In 2015 I contested for miss charismatic Nigeria, I normally won’t have bothered going for a beauty pageant but I was compelled to do it out of pressure from most people I meet, telling me I ought to be a beauty queen due to my stature and shape.
At first, I wanted to go a particular pageant because it was a small and upcoming pageant. I told myself at least nobody would know if anything went wrong. My friend knew the previous winner and she assured me that the competition was a fair one. Shortly after, another friend told me about another pageant. The immediate past queen happened to be a friend, so I asked for her opinion of me competing and she assured me that it was a good idea and my chances of winning were high as she would assist me to win. So, I decided to enter the competition.
However, just as I feared, I lost, after so much that was invested into it. To make matters worse, there was huge publicity as the social media was involved in the voting process. So, everybody ended up knowing that I went for a pageant and lost.
I later came to realize that the problem wasn’t my losing; it was my attitude towards it. I deleted and blocked all pictures connecting me to the competition on social media. The truth was, my initial goal was not to win that particular competition; rather, it was to give me the exposure and experience I needed for a different but higher-rated pageant. However, my attitude when I failed was totally shocking and strange. So, rather than keep my eyes on my initial plan, I was busy trying to act like it never happened.
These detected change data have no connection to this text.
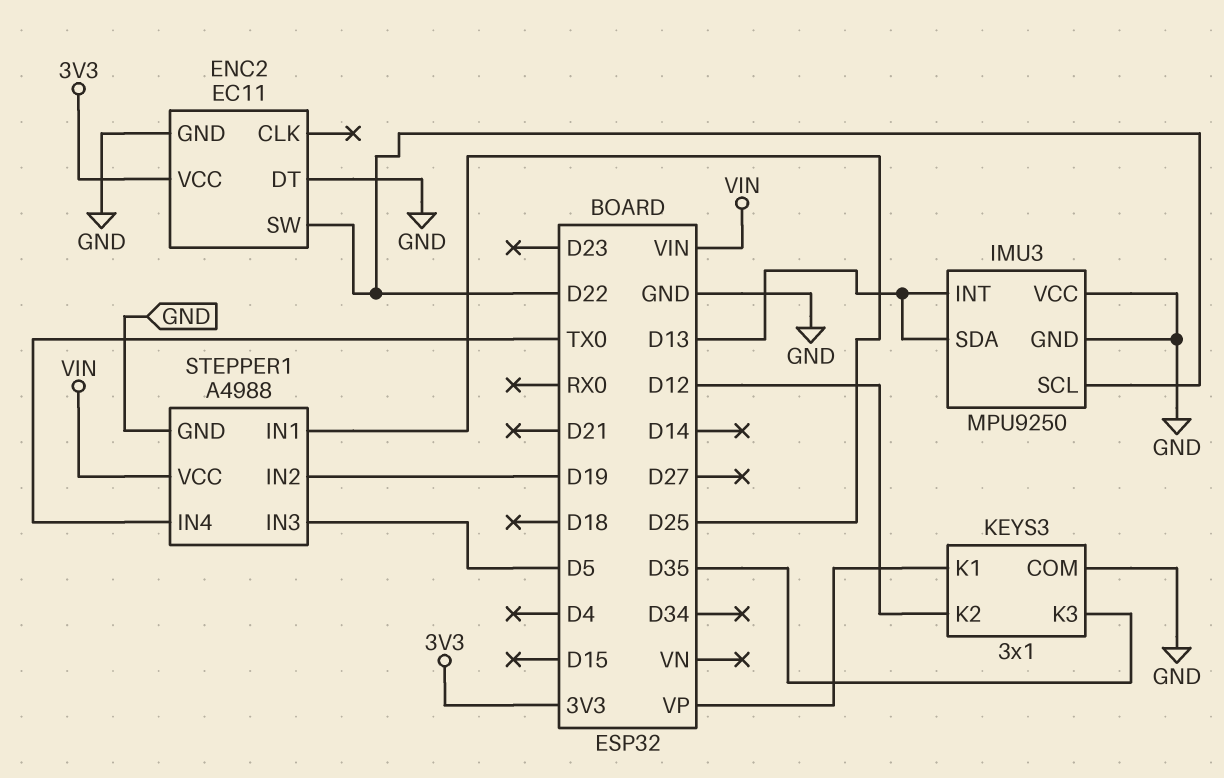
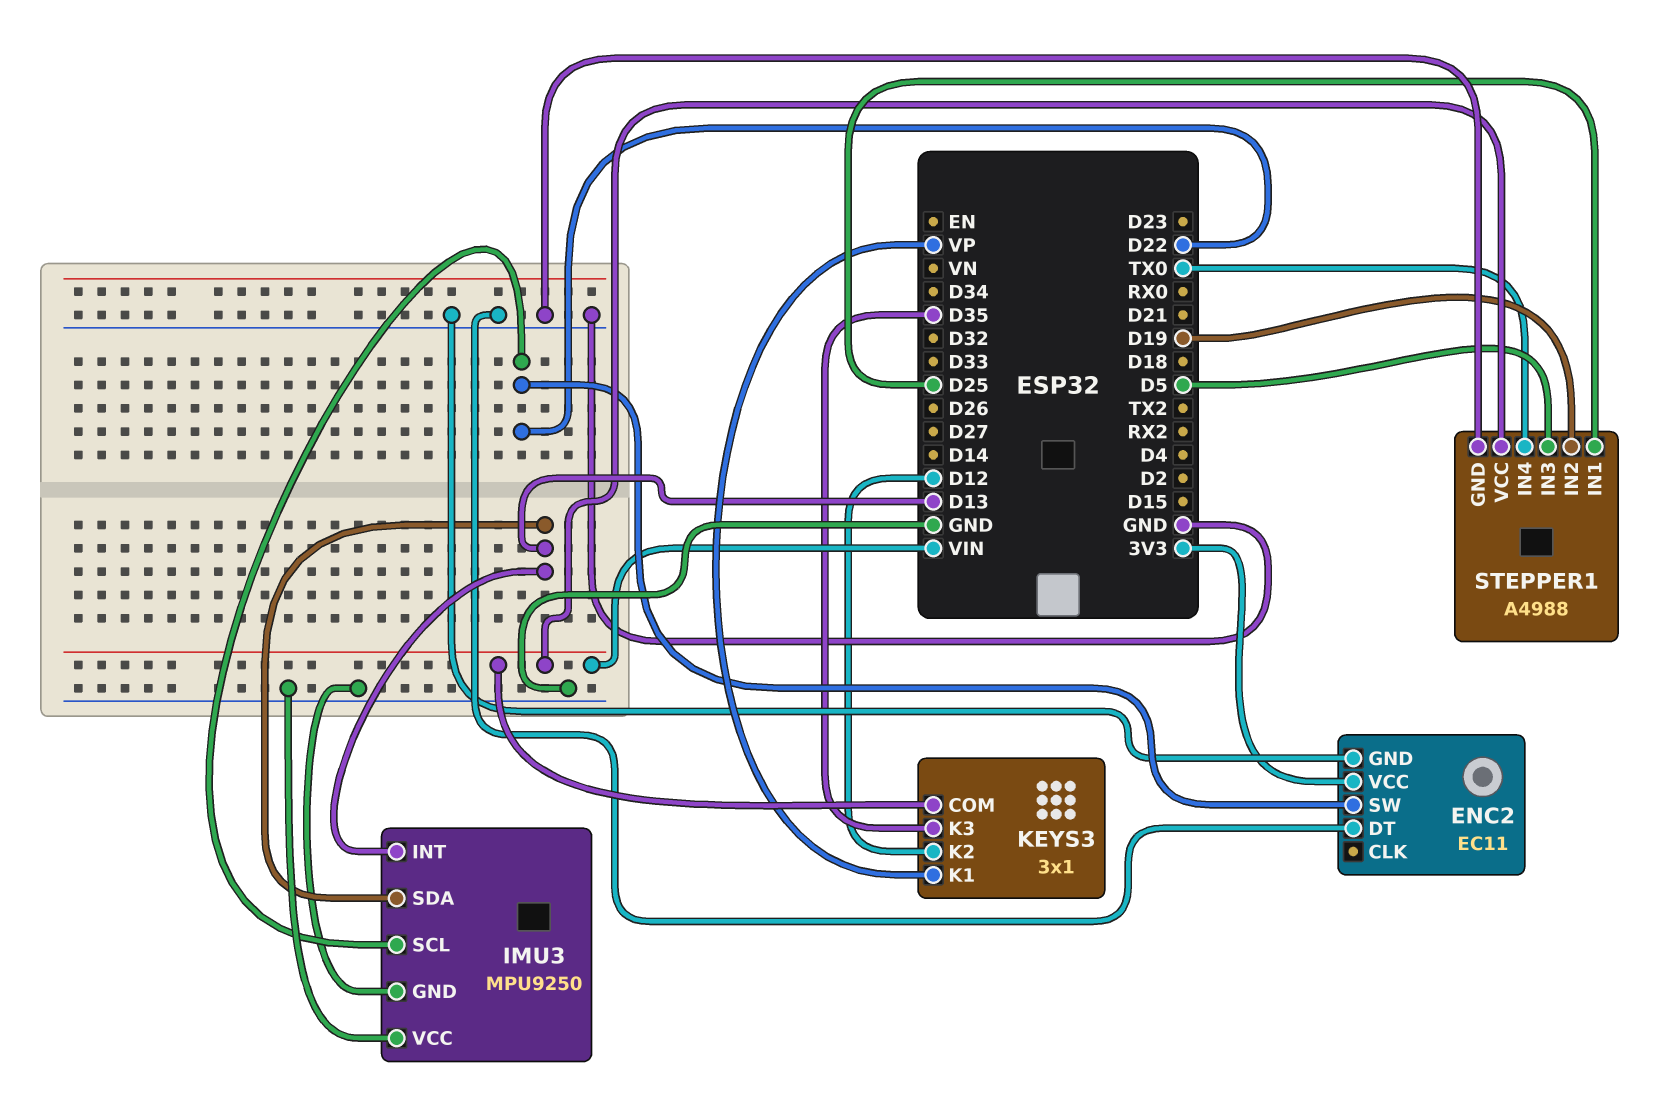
KEYS3 pin COM: GND -> VIN

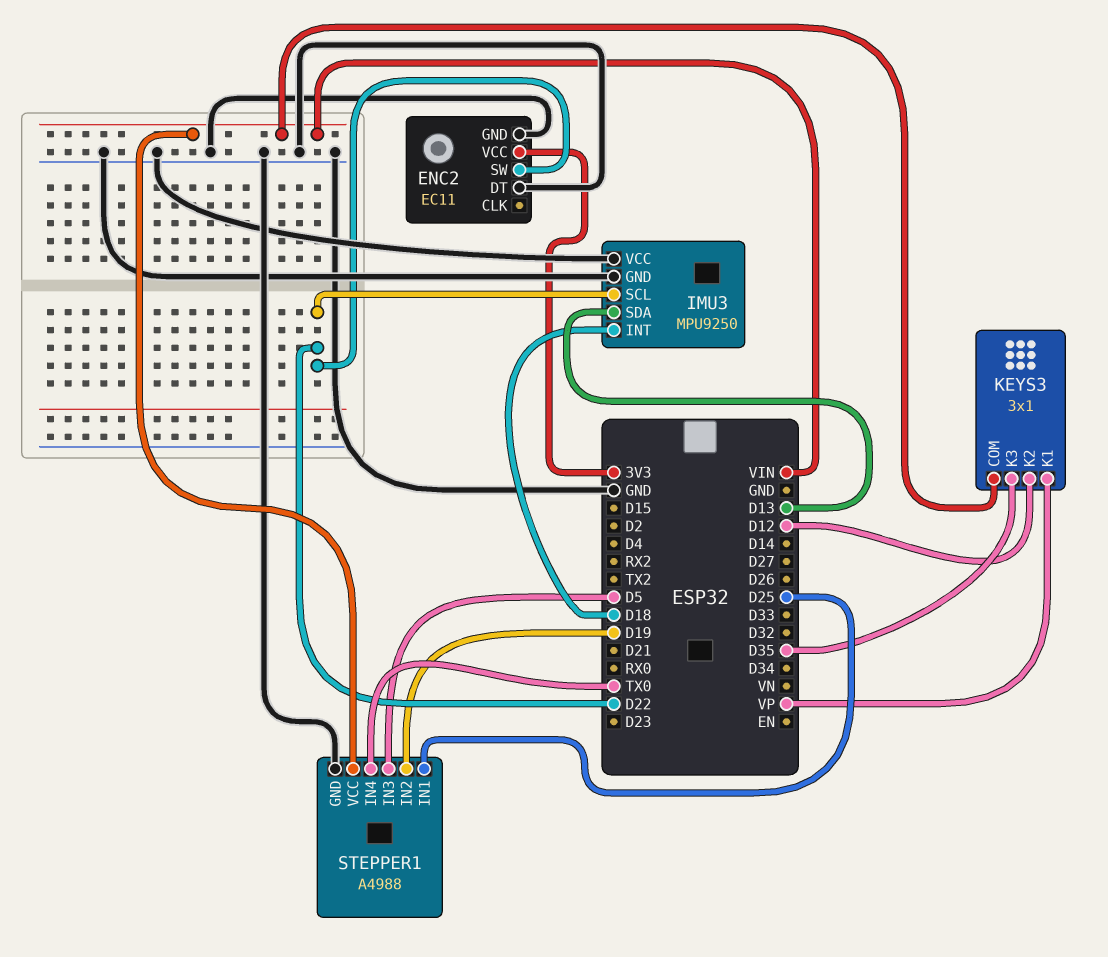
IMU3 pin INT: D13 -> D18

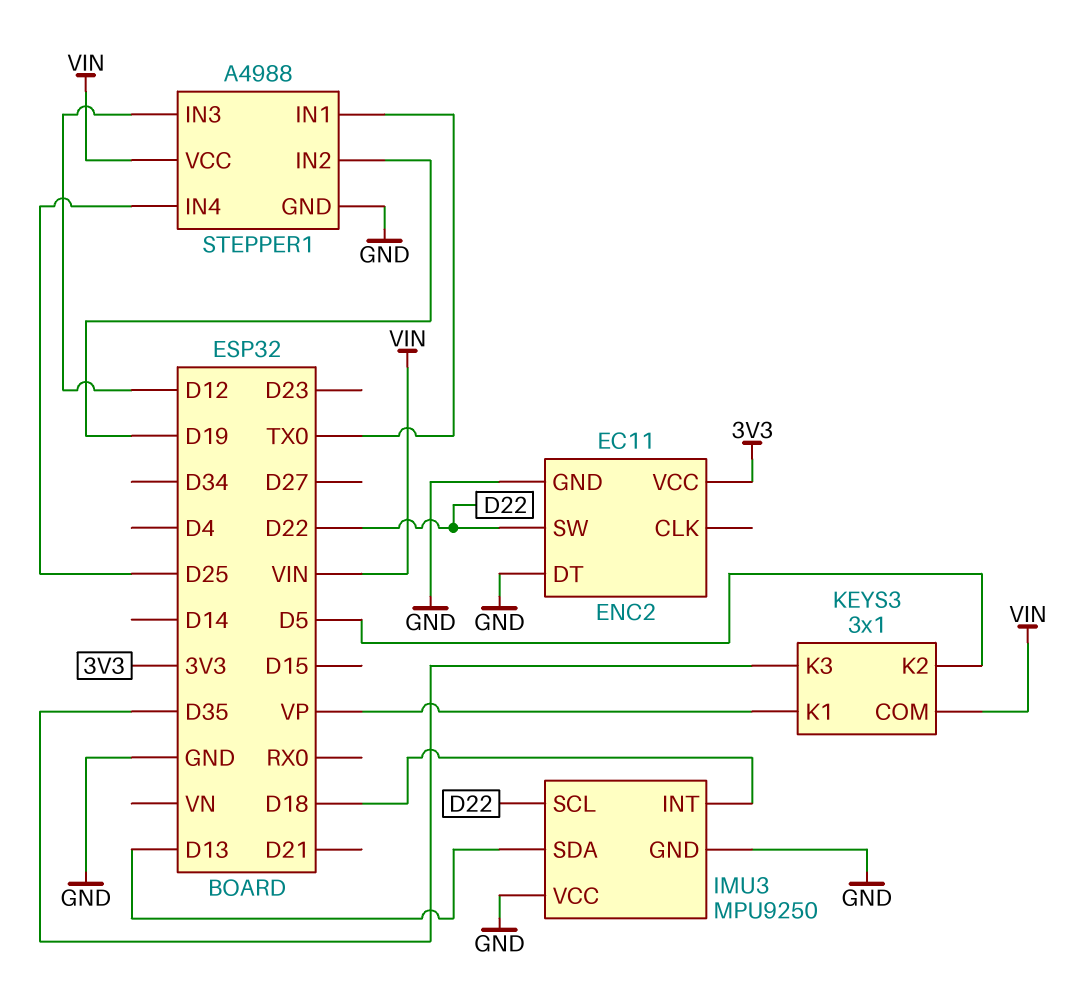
KEYS3 pin K2: D12 -> D5
STEPPER1 pin IN1: D25 -> TX0
STEPPER1 pin IN3: D5 -> D12
STEPPER1 pin IN4: TX0 -> D25

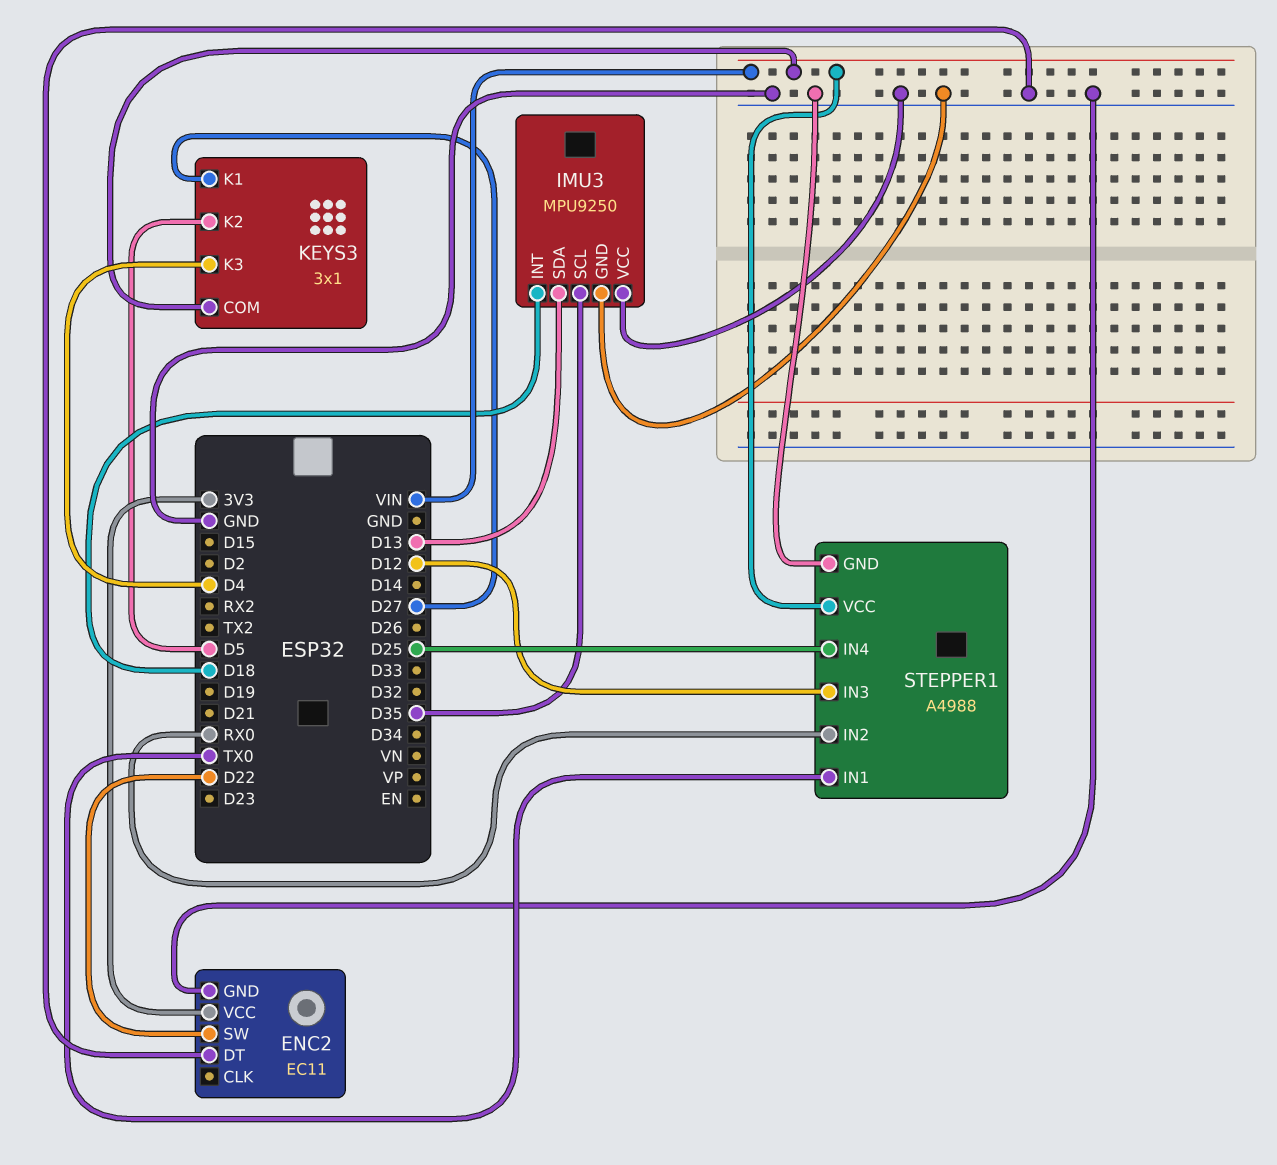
IMU3 pin SCL: D22 -> D35
KEYS3 pin K1: VP -> D27
KEYS3 pin K3: D35 -> D4
STEPPER1 pin IN2: D19 -> RX0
Now, when I look at the remaining contestants, they’re all doing so well. Everyone has forgotten about the pageant and moved on; they’re not ashamed of the failure because they’re doing better. A couple of them went for other pageants and won; unlike me that “carried the failure on my head”. I diverted all my energy into making sure people didn’t know I failed.
The Biro story:
I reflected on this moment after receiving a message sent from my friend Femi which inspired this write up, it goes like this; “When I started using a “biro” in primary school, I often made mistakes. I would try hard to erase them. Sometimes I used chalk, but it later reappeared. So I began to use saliva, it worked but only to leave holes in my book. My teachers then used to beat me for being outrageously dirty. But all I tried to do was cover my errors.
One day, a kind-hearted teacher called me aside. “Little boy, anytime you make a mistake, just cross it and move on. Trying to erase it would only damage your book”. “But, I don’t want people to see my mistake and laugh at me”, I protested. “Trying to erase it will make more people know about your mess, and the stigma is for life.”
Cross it and Move on
I won’t let go until that mistake is erased. I make my mistakes a big deal. I hated to fail, and I prevented it so well but anytime I ended up failing, I would make sure I cleared it so anybody will know. Failure is inevitable but we need to have the right mindset after life knocks us down.
Like the errors you make with your pen, cross the mistake and move on! Even when we succeed, we need to move on too. Some of us are so engrossed with past successes that we end up stagnant. There’s a need to constantly press forward, that’s what increases our potentials. Forget the past whether you fail or succeed and keep moving on. The more you try to erase those errors, the more errors you’ll be creating, and those will be graver. It definitely isn’t easy but what other choice is there? Cross it, move on!